- [Opdracht A]
Beantwoord aan de hand van de uitspraak:
(i) Op welke datum is de uitspraak gedaan?
(ii) Op welke datum had de eiser Oekraïne verlaten?
(iii) Wie trad op als gemachtigde van de staatssecretaris?
- [Opdracht B] Neem uit de uitspraak letterlijk het stuk over vanaf "Procesverloop" tot en met "[1] ongegrond verklaard.".

- [Tekst]
========================================================================
ECLI:NL:RBDHA:2024:7171

Rechtbank Den Haag

Datum uitspraak
6 mei 2024
Publicatiedatum
13 mei 2024
Zaaknummer
NL23.37589
Instantie
Rechtbank Den Haag
Type
Uitspraak
Procedures
  • Eerste aanleg - enkelvoudig
Rechters
  • B.F.Th. de Roos
Vindplaatsen
  • Rechtspraak.nl
AI samenvatting door LexboostAutomatisch gegenereerd

Afwijzing aanvraag verblijf op grond van de Richtlijn tijdelijke bescherming voor Oekraïense vreemdeling

In deze zaak heeft de Rechtbank Den Haag op 6 mei 2024 uitspraak gedaan in een bestuursrechtelijke procedure betreffende de afwijzing van een aanvraag voor verblijf op grond van de Richtlijn tijdelijke bescherming. De eiser, een Oekraïense vreemdeling, had bezwaar gemaakt tegen het besluit van de staatssecretaris van Justitie en Veiligheid, dat zijn aanvraag voor tijdelijke bescherming had afgewezen. De rechtbank heeft de zaak behandeld op 3 mei 2024 in Breda, maar de eiser en zijn gemachtigde zijn niet verschenen. De staatssecretaris was vertegenwoordigd door zijn gemachtigde.

De rechtbank oordeelde dat de eiser niet onder de Richtlijn tijdelijke bescherming valt, omdat hij al op 28 juli 2021 Oekraïne had verlaten om in Hongarije te werken. Dit betekent dat hij niet voldoet aan de voorwaarden die zijn gesteld in het Voorschrift Vreemdelingen 2000, dat bepaalt dat Oekraïense vreemdelingen alleen recht hebben op bescherming als zij na 26 november 2021 Oekraïne hebben verlaten. De rechtbank verwierp ook het beroep van de eiser op het gelijkheidsbeginsel, omdat de situatie van Oekraïners die om andere redenen zijn vertrokken niet vergelijkbaar is met die van Oekraïners die zijn ontheemd door de militaire invasie die begon op 24 februari 2022.

De rechtbank concludeerde dat het bestreden besluit niet in strijd is met het evenredigheidsbeginsel en dat de eiser de mogelijkheid heeft om de asielprocedure in Nederland te doorlopen. De rechtbank verklaarde het beroep ongegrond en er was geen aanleiding voor een proceskostenveroordeling. De uitspraak is openbaar gemaakt en kan worden aangevochten bij de Afdeling bestuursrechtspraak van de Raad van State binnen vier weken na verzending van het proces-verbaal.

Uitspraak

RECHTBANK DEN HAAG

Zittingsplaats Middelburg
Bestuursrecht
zaaknummer: NL23.37589
proces-verbaal van de mondelinge uitspraak van de enkelvoudige kamer in de zaak tussen

[naam eiser] , V-nummer: [V-nr.] , eiser

(gemachtigde: mr. S. Kalu-Mollema),
en

de staatssecretaris van Justitie en Veiligheid,

(gemachtigde: mr. H.J. Metselaar).

Procesverloop

Met het bestreden besluit van 1 november 2023 heeft verweerder het bezwaar van eiser tegen de afwijzing van zijn aanvraag voor verblijf op grond van de Richtlijn tijdelijke bescherming [1] ongegrond verklaard.
========================================================================
- [Aangeleverde lijst]
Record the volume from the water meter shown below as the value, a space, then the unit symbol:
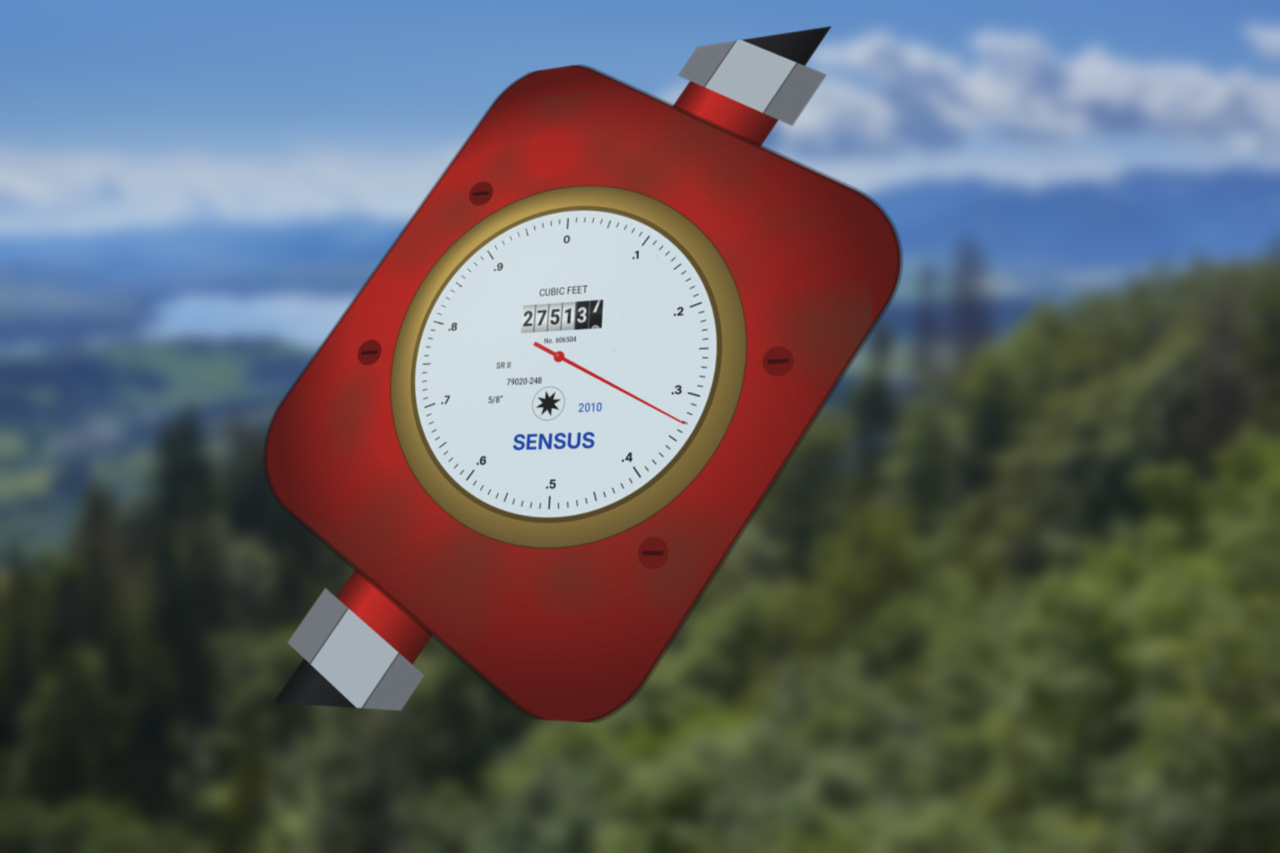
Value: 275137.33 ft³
========================================================================
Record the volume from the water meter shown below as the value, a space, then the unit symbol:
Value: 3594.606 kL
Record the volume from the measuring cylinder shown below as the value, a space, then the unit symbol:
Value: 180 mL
========================================================================
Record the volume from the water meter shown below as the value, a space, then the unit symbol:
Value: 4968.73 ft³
========================================================================
- [Verwacht antwoord A]
(i) 6 mei 2024
(ii) 28 juli 2021
(iii) mr. H.J. Metselaar

- [Verwacht antwoord B]
Procesverloop

Met het bestreden besluit van 1 november 2023 heeft verweerder het bezwaar van eiser tegen de afwijzing van zijn aanvraag voor verblijf op grond van de Richtlijn tijdelijke bescherming [1] ongegrond verklaard.